Recently acquired a 10g tank with all the accesories including LED hood, penguin biowheel. it has the tiny little snails which must have been in the gravel or on a plant I want to keep them but not let them take over. *I have very hard well water, which I have in the tank, how do I make our water fish-friendly?* When I set the aquarium up 5 days ago I used all the treatment that I got with it which was 3 different conditioners and salt. *What do i need to test for in the tank and what should i use to do it?*


----------



## big b (Aug 17, 2014)

well now you should get some test kits but i would wait for some of the smarter people on this subject(not me ha ha)and pick their brains.


----------



## lohachata (Jan 27, 2006)

for starters i would suggest this...................

drain the tank....................refill with fresh water..............use only the dechlorinating agent...no other chemicals..
no salt...............set the heater and give it 24 hours..........check and adjust to reach proper temps for the fish you plan to keep.......see if there is somebody you know that has an established aquareium and borrow about 1 cup or so of gravel from them..put it in a section of pantyhose and place it in the filter....after 5 or 6 days you can buy a couple of small fish for the tank..in another 2 weeks your tank should be ready for the rest of your stock ; but only add a few at a time...


----------



## Japple67 (Aug 2, 2012)

The dechlorinator will take care of the water then? The previous owner had been using the salt, bio-boost, complete conditioner, and dechlorinating conditioner and said i should as well. I have test kits for nitrate and ammonia. That just leaves nitrite and PH right?

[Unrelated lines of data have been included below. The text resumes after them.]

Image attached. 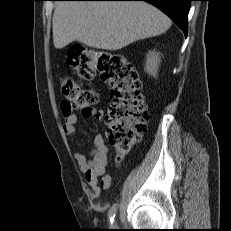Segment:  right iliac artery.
<instances>
[{"instance_id":"right-iliac-artery-1","label":"right iliac artery","mask_w":231,"mask_h":231,"mask_svg":"<svg viewBox=\"0 0 231 231\" xmlns=\"http://www.w3.org/2000/svg\"><path fill=\"white\" fill-rule=\"evenodd\" d=\"M116 211H117V204H114V205H112V207L110 208V210L108 212V219L111 223H113Z\"/></svg>"}]
</instances>
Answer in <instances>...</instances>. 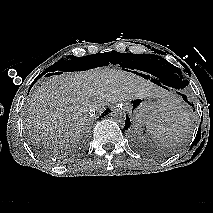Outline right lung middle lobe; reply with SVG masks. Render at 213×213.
Here are the masks:
<instances>
[{
    "label": "right lung middle lobe",
    "instance_id": "obj_1",
    "mask_svg": "<svg viewBox=\"0 0 213 213\" xmlns=\"http://www.w3.org/2000/svg\"><path fill=\"white\" fill-rule=\"evenodd\" d=\"M127 54L111 51L106 53H97L84 57H75L70 55L66 60H60L46 69V72L56 71H83L95 67L107 65L109 63L116 65L124 62ZM123 64V63H122Z\"/></svg>",
    "mask_w": 213,
    "mask_h": 213
}]
</instances>
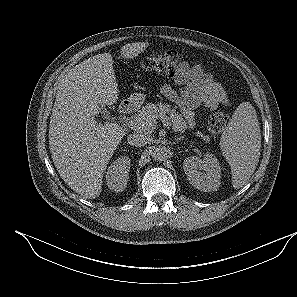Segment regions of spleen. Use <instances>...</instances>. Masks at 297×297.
Instances as JSON below:
<instances>
[{
    "instance_id": "1",
    "label": "spleen",
    "mask_w": 297,
    "mask_h": 297,
    "mask_svg": "<svg viewBox=\"0 0 297 297\" xmlns=\"http://www.w3.org/2000/svg\"><path fill=\"white\" fill-rule=\"evenodd\" d=\"M222 155L232 172V185L241 188L254 173L260 157L261 133L254 107L241 103L220 140Z\"/></svg>"
}]
</instances>
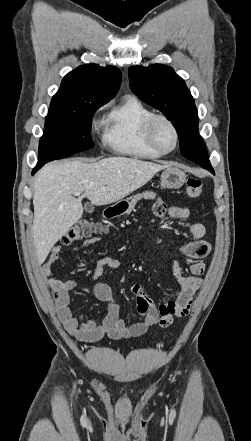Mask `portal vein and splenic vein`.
<instances>
[{"mask_svg":"<svg viewBox=\"0 0 251 441\" xmlns=\"http://www.w3.org/2000/svg\"><path fill=\"white\" fill-rule=\"evenodd\" d=\"M102 190H105L106 188L105 187H102L101 188ZM81 191H76V192H74L73 194H74V196H80L81 195Z\"/></svg>","mask_w":251,"mask_h":441,"instance_id":"portal-vein-and-splenic-vein-1","label":"portal vein and splenic vein"}]
</instances>
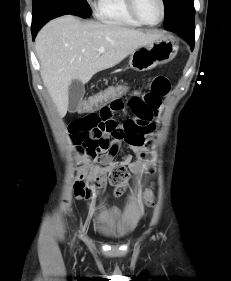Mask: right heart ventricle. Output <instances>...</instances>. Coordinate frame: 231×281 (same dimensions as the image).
<instances>
[{
	"label": "right heart ventricle",
	"mask_w": 231,
	"mask_h": 281,
	"mask_svg": "<svg viewBox=\"0 0 231 281\" xmlns=\"http://www.w3.org/2000/svg\"><path fill=\"white\" fill-rule=\"evenodd\" d=\"M96 15L106 24L128 27H140V24L129 12L126 0H98Z\"/></svg>",
	"instance_id": "right-heart-ventricle-1"
}]
</instances>
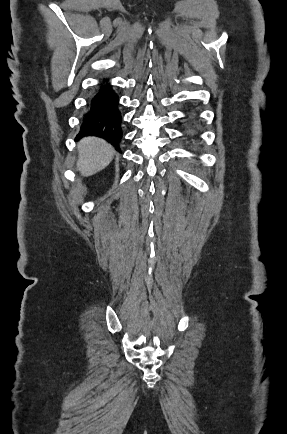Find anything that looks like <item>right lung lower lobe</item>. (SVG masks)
<instances>
[{"label": "right lung lower lobe", "instance_id": "obj_1", "mask_svg": "<svg viewBox=\"0 0 287 434\" xmlns=\"http://www.w3.org/2000/svg\"><path fill=\"white\" fill-rule=\"evenodd\" d=\"M106 81V79H104ZM83 117L79 136L94 135L111 143L119 150L122 138L119 97L110 84H100L89 102Z\"/></svg>", "mask_w": 287, "mask_h": 434}]
</instances>
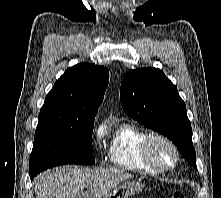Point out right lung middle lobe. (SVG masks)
Returning a JSON list of instances; mask_svg holds the SVG:
<instances>
[{"label":"right lung middle lobe","instance_id":"1","mask_svg":"<svg viewBox=\"0 0 221 198\" xmlns=\"http://www.w3.org/2000/svg\"><path fill=\"white\" fill-rule=\"evenodd\" d=\"M93 127L84 130L36 128L30 155L29 175L63 164H94Z\"/></svg>","mask_w":221,"mask_h":198}]
</instances>
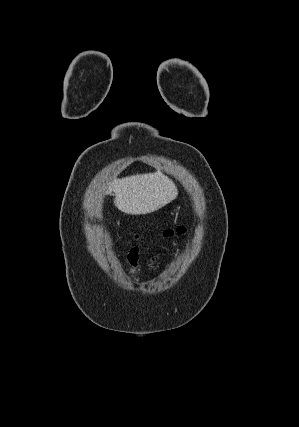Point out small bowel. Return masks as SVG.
Listing matches in <instances>:
<instances>
[{"mask_svg":"<svg viewBox=\"0 0 299 427\" xmlns=\"http://www.w3.org/2000/svg\"><path fill=\"white\" fill-rule=\"evenodd\" d=\"M138 260H139L138 249L135 247L128 254V262L131 267L135 268L138 266Z\"/></svg>","mask_w":299,"mask_h":427,"instance_id":"1","label":"small bowel"}]
</instances>
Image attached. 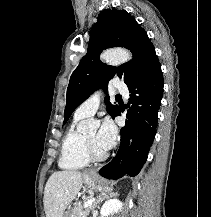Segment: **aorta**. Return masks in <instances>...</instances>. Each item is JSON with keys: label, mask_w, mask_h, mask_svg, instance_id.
<instances>
[{"label": "aorta", "mask_w": 211, "mask_h": 217, "mask_svg": "<svg viewBox=\"0 0 211 217\" xmlns=\"http://www.w3.org/2000/svg\"><path fill=\"white\" fill-rule=\"evenodd\" d=\"M131 54L125 49H113L101 54V60L112 65H119L131 59ZM85 125V123H84Z\"/></svg>", "instance_id": "1"}]
</instances>
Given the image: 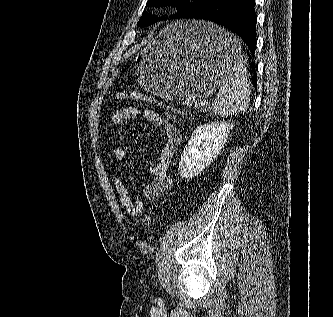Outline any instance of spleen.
<instances>
[{
  "label": "spleen",
  "mask_w": 333,
  "mask_h": 317,
  "mask_svg": "<svg viewBox=\"0 0 333 317\" xmlns=\"http://www.w3.org/2000/svg\"><path fill=\"white\" fill-rule=\"evenodd\" d=\"M219 29V44L229 55L228 73L219 87L211 110L219 116H229L246 111L250 103V87L247 82L245 61L239 51V43L232 34Z\"/></svg>",
  "instance_id": "3e777b00"
}]
</instances>
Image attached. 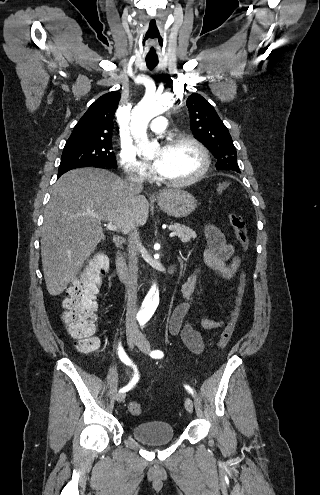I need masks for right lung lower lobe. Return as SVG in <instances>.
<instances>
[{"mask_svg":"<svg viewBox=\"0 0 320 495\" xmlns=\"http://www.w3.org/2000/svg\"><path fill=\"white\" fill-rule=\"evenodd\" d=\"M96 167H100V168H106V167H103V166H96ZM61 175L59 174L58 177H60Z\"/></svg>","mask_w":320,"mask_h":495,"instance_id":"right-lung-lower-lobe-1","label":"right lung lower lobe"}]
</instances>
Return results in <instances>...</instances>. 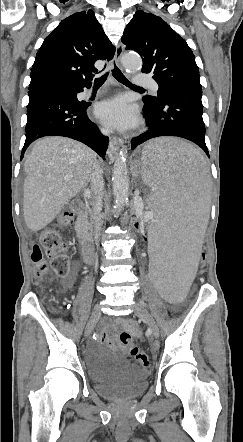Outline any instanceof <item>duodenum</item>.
Here are the masks:
<instances>
[{
	"label": "duodenum",
	"instance_id": "1",
	"mask_svg": "<svg viewBox=\"0 0 243 442\" xmlns=\"http://www.w3.org/2000/svg\"><path fill=\"white\" fill-rule=\"evenodd\" d=\"M77 213L76 227L78 230H82L88 218L87 210L82 203H77ZM82 260L85 263H92L94 260L93 250L87 243H84L82 247Z\"/></svg>",
	"mask_w": 243,
	"mask_h": 442
}]
</instances>
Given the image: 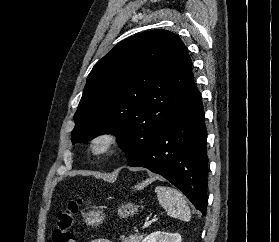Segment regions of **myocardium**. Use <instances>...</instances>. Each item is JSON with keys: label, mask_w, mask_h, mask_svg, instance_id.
<instances>
[{"label": "myocardium", "mask_w": 279, "mask_h": 242, "mask_svg": "<svg viewBox=\"0 0 279 242\" xmlns=\"http://www.w3.org/2000/svg\"><path fill=\"white\" fill-rule=\"evenodd\" d=\"M119 142L118 135L113 131H100L89 141L88 149L91 155L102 157L112 152Z\"/></svg>", "instance_id": "1"}]
</instances>
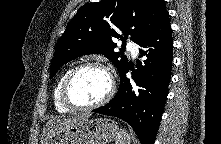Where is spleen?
I'll use <instances>...</instances> for the list:
<instances>
[{
    "label": "spleen",
    "instance_id": "spleen-1",
    "mask_svg": "<svg viewBox=\"0 0 221 144\" xmlns=\"http://www.w3.org/2000/svg\"><path fill=\"white\" fill-rule=\"evenodd\" d=\"M130 143H131L130 135L125 130H121L117 135L116 144H130Z\"/></svg>",
    "mask_w": 221,
    "mask_h": 144
}]
</instances>
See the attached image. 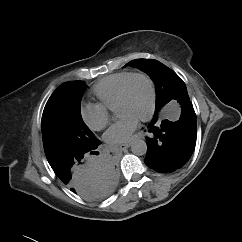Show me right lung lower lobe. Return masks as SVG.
<instances>
[{
	"label": "right lung lower lobe",
	"instance_id": "right-lung-lower-lobe-1",
	"mask_svg": "<svg viewBox=\"0 0 242 242\" xmlns=\"http://www.w3.org/2000/svg\"><path fill=\"white\" fill-rule=\"evenodd\" d=\"M99 143L92 149L73 152L55 158L49 162L58 178L70 190L88 200H101L109 196L114 190L118 173L111 159L98 158L92 160Z\"/></svg>",
	"mask_w": 242,
	"mask_h": 242
}]
</instances>
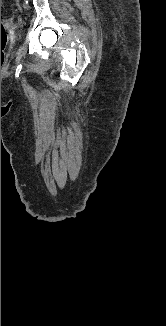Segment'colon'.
<instances>
[{
    "instance_id": "1",
    "label": "colon",
    "mask_w": 166,
    "mask_h": 326,
    "mask_svg": "<svg viewBox=\"0 0 166 326\" xmlns=\"http://www.w3.org/2000/svg\"><path fill=\"white\" fill-rule=\"evenodd\" d=\"M6 44H7V33L3 24L1 23V67L3 66L5 60L4 49L6 47Z\"/></svg>"
}]
</instances>
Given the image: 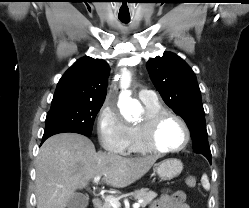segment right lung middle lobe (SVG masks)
Returning a JSON list of instances; mask_svg holds the SVG:
<instances>
[{
  "label": "right lung middle lobe",
  "instance_id": "obj_1",
  "mask_svg": "<svg viewBox=\"0 0 249 208\" xmlns=\"http://www.w3.org/2000/svg\"><path fill=\"white\" fill-rule=\"evenodd\" d=\"M102 102H70L51 106L45 131L61 130L90 136Z\"/></svg>",
  "mask_w": 249,
  "mask_h": 208
}]
</instances>
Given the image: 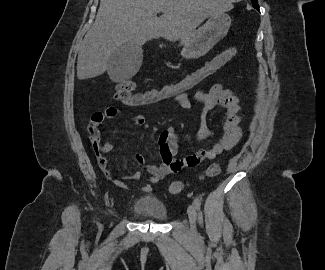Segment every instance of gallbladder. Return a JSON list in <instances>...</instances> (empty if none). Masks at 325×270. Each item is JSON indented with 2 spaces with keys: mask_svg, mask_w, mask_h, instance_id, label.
<instances>
[{
  "mask_svg": "<svg viewBox=\"0 0 325 270\" xmlns=\"http://www.w3.org/2000/svg\"><path fill=\"white\" fill-rule=\"evenodd\" d=\"M143 60V50L131 42L120 46L108 61L107 72L115 80L133 77L139 70Z\"/></svg>",
  "mask_w": 325,
  "mask_h": 270,
  "instance_id": "gallbladder-1",
  "label": "gallbladder"
}]
</instances>
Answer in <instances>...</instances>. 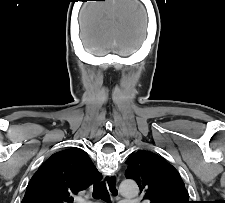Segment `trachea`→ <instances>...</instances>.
I'll return each instance as SVG.
<instances>
[{"instance_id":"1","label":"trachea","mask_w":225,"mask_h":203,"mask_svg":"<svg viewBox=\"0 0 225 203\" xmlns=\"http://www.w3.org/2000/svg\"><path fill=\"white\" fill-rule=\"evenodd\" d=\"M93 196L105 202H109L110 196L106 184L103 182L95 183L93 186Z\"/></svg>"}]
</instances>
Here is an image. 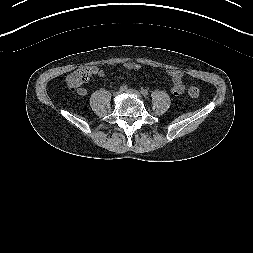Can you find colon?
Masks as SVG:
<instances>
[{
    "label": "colon",
    "instance_id": "5ec220e1",
    "mask_svg": "<svg viewBox=\"0 0 253 253\" xmlns=\"http://www.w3.org/2000/svg\"><path fill=\"white\" fill-rule=\"evenodd\" d=\"M91 75L92 71L90 67L78 68L67 78V86L72 91H78L90 79ZM187 93L191 98H197L200 90L196 86H190Z\"/></svg>",
    "mask_w": 253,
    "mask_h": 253
}]
</instances>
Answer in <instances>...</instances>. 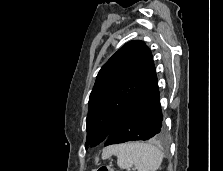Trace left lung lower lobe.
I'll list each match as a JSON object with an SVG mask.
<instances>
[{
    "label": "left lung lower lobe",
    "mask_w": 223,
    "mask_h": 171,
    "mask_svg": "<svg viewBox=\"0 0 223 171\" xmlns=\"http://www.w3.org/2000/svg\"><path fill=\"white\" fill-rule=\"evenodd\" d=\"M165 136L155 69L149 80L114 126L105 146Z\"/></svg>",
    "instance_id": "0a47b994"
}]
</instances>
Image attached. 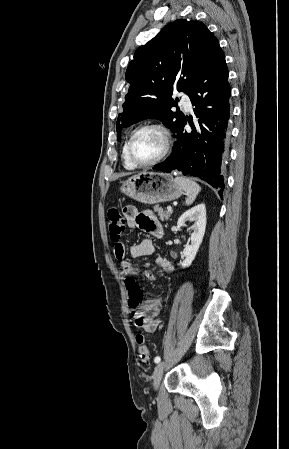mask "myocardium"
Segmentation results:
<instances>
[{"label": "myocardium", "mask_w": 289, "mask_h": 449, "mask_svg": "<svg viewBox=\"0 0 289 449\" xmlns=\"http://www.w3.org/2000/svg\"><path fill=\"white\" fill-rule=\"evenodd\" d=\"M145 130H154L160 134V136L162 138V150H161L160 154L155 159H153L149 162H146V163H142V162L137 161L133 156V142H134L136 136ZM171 145H172V135H171L170 130L162 123L148 122V123L142 124L139 127H137L130 135V138H129L128 144H127L128 157H129L130 161L136 167L153 166V165L159 163L160 161H162L168 155V153L171 149Z\"/></svg>", "instance_id": "obj_1"}]
</instances>
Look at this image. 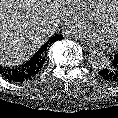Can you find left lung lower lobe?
I'll return each instance as SVG.
<instances>
[{
	"label": "left lung lower lobe",
	"mask_w": 118,
	"mask_h": 118,
	"mask_svg": "<svg viewBox=\"0 0 118 118\" xmlns=\"http://www.w3.org/2000/svg\"><path fill=\"white\" fill-rule=\"evenodd\" d=\"M98 73L105 81L118 84V53L110 56L107 65Z\"/></svg>",
	"instance_id": "1"
}]
</instances>
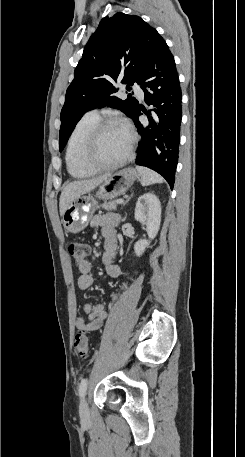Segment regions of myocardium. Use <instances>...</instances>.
<instances>
[{"instance_id":"1","label":"myocardium","mask_w":245,"mask_h":457,"mask_svg":"<svg viewBox=\"0 0 245 457\" xmlns=\"http://www.w3.org/2000/svg\"><path fill=\"white\" fill-rule=\"evenodd\" d=\"M112 127H119V128L124 129L127 132L128 136L130 138V143H129V146H128L126 152L122 156H120L119 158H117L113 161H110V162H107L104 164H99V165L92 164L87 158V151L90 150V148L92 146L99 143L100 138H101L102 134L104 133V131H106L108 128H112ZM135 144H136V137H135L134 133L130 129H128L126 126H124L122 123H120L117 120H113V119L99 120L92 127V129L90 130V132L87 135L86 143H85L83 149L79 153V163L83 168L89 170L90 172H99V171H103V170L114 169V168L119 167L122 164L126 163L128 160H130V158L132 157L133 152H134Z\"/></svg>"}]
</instances>
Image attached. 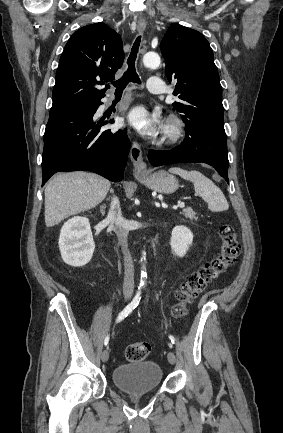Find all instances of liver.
Returning <instances> with one entry per match:
<instances>
[{
  "instance_id": "liver-1",
  "label": "liver",
  "mask_w": 283,
  "mask_h": 433,
  "mask_svg": "<svg viewBox=\"0 0 283 433\" xmlns=\"http://www.w3.org/2000/svg\"><path fill=\"white\" fill-rule=\"evenodd\" d=\"M110 180L93 172H60L45 188V223L54 227L71 214L94 208L105 198Z\"/></svg>"
}]
</instances>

i don't understand the freshwater aquarium salt either


----------



## big b (Aug 17, 2014)

hmm i feel like i have read this same thread but it was by someone different and with different stuff. i think it was on another website.and sorry i dont have anything to add.


----------



## lohachata (Jan 27, 2006)

where in ohio are you ?
i have been in this hobby for over 40 years ...the only conditioner i use is a dechlorinating agent..

folks...tell this young hobbyist what i always tell folks.............................


----------



## Guest (Aug 27, 2014)

"The more you mess with the tank, the more problems you create for yourself".

That is what lohachata always tells everyone. So listen to this advice, because he is correct.


----------



## big b (Aug 17, 2014)

hmm first i thought he was talking to me til i saw her age


----------



## Japple67 (Aug 2, 2012)

I'm in Darke County. I'll let you know how it goes. evil wizard, I'm sure you have seen more or less the same thread in many places, but I was still unclear on some things.


----------



## big b (Aug 17, 2014)

have you found out about the nitrogen cycle yet?if not google it.


----------



## Japple67 (Aug 2, 2012)

I do know about the nitrogen cycle. Once the tank is established do I really need to monitor anything but the nitrate levels and water temp as long as I keep up on filter and water changes?


----------



## Guest (Aug 28, 2014)

Just keep up with your water changes, keep tank temp the same, and don't use any chemicals. Meaning, keep it as simple as possible, or you will be hearing from lohachata about it. Believe me, you don't want him screaming what I posted in this thread among other things.


----------



## big b (Aug 17, 2014)

you make him to sound like some crazy dude that wells at people a lot.no offense.


----------



## Guest (Aug 28, 2014)

He is a nice guy, but when someone has problems with their tank and they use a bunch of chemicals that they really don't need, he gets irritated. Let me tell you a bit of a story:

When Baby Girl passed away, I had lohachata call me, which he did and we talked. I told him that I was using stress coat or something and he said, "why are you using that crap". He can get testy but he wants people to be able to enjoy fish keeping, not have major problems with their tanks. He always says that the more you mess with the tank, the more problems you create for yourself. Lohachata is a nice guy and knows about fish keeping.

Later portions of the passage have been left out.